To borrow a phrase from P.J. O’Rourke, giving a nuclear program to the North Koreans is like giving whiskey and car keys to teenage boys.

Kevin Spacey’s Show Comes Tumbling Down Like A . . . 

After the allegations of Kevin Spacey making a sexual advance on a 14-year-old broke out, the television show House of Cards is suddenly collapsing like a . . . well, you know.

As allegations of unwanted sexual advances in 1986 by Kevin Spacey against then-14-year-old Anthony Rapp have emerged, Netflix today decided to pull the plug on the Spacey-starring House of Cards after the upcoming sixth season next year.

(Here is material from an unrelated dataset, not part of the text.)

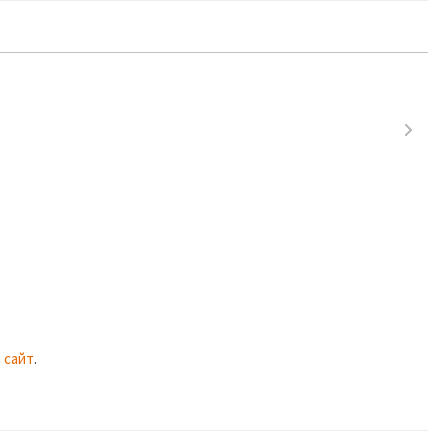
 сайт
.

Coming just more than 12 hours after Star Trek Discovery star Rapp first made public his allegations of what happened at a party at Spacey’s New York City apartment back in the mid-1980s, the streaming service made the official decision today, sources tell us. While Netflix and producers Media Rights Capital were leaning towards ending the show a while ago, key cast and creatives were only alerted this morning in a series of calls.

“Media Rights Capital and Netflix are deeply troubled by last night’s news concerning Kevin Spacey,” the companies said in a joint statement today. “In response to last night’s revelations, executives from both of our companies arrived in Baltimore this afternoon to meet with our cast and crew to ensure that they continue to feel safe and supported. As previously scheduled, Kevin Spacey is not working on set at this time.”

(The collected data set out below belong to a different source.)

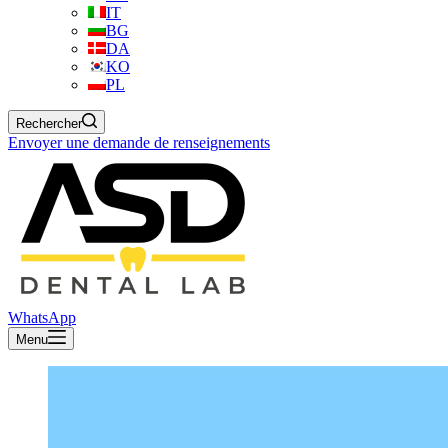
IT
BG
DA
KO
PL
Rechercher
Envoyer une demande de renseignements
WhatsApp
Menu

We have also heard that Netflix’s Spacey-starring film Gore about the acerbic author Gore Vidal may be on the chopping block now too.

One presumes this decision stems from a confluence of three factors. The first is that no one has come up with any reason to doubt the accusation from Rapp. The second is that Spacey didn’t really deny the accusation, he just claimed he didn’t remember. The third was Netflix and the producers were already discussing ending the show. If House of Cards was in its first or second season, and still a huge hit for Netflix, would they be so willing to end the show?

Or is it that Netflix and the producers already had a backup plan in place?

Variety has learned that the streaming service and producer Media Rights Capital are in very early stages of development on multiple ideas for a potential spinoff. One concept revolves around Doug Stamper, the political aide-de-camp played by actor Michael Kelly in the first five seasons of the political drama, with Eric Roth set to write. Roth served as an executive producer on the first four seasons of “House of Cards” and is currently exec producing TNT’s “The Alienist.”

ADDENDA: Our Charlie Cooke explains why we’re asking for donations, and what those donations can mean to National Review’s expanding stable of podcast offerings.

Who the heck would fund a group that creates commercials that depict Ed Gillespie voters as homicidal manaics, eager to run down children in pickup trucks?

Ah, George Soros, that’s who would do that.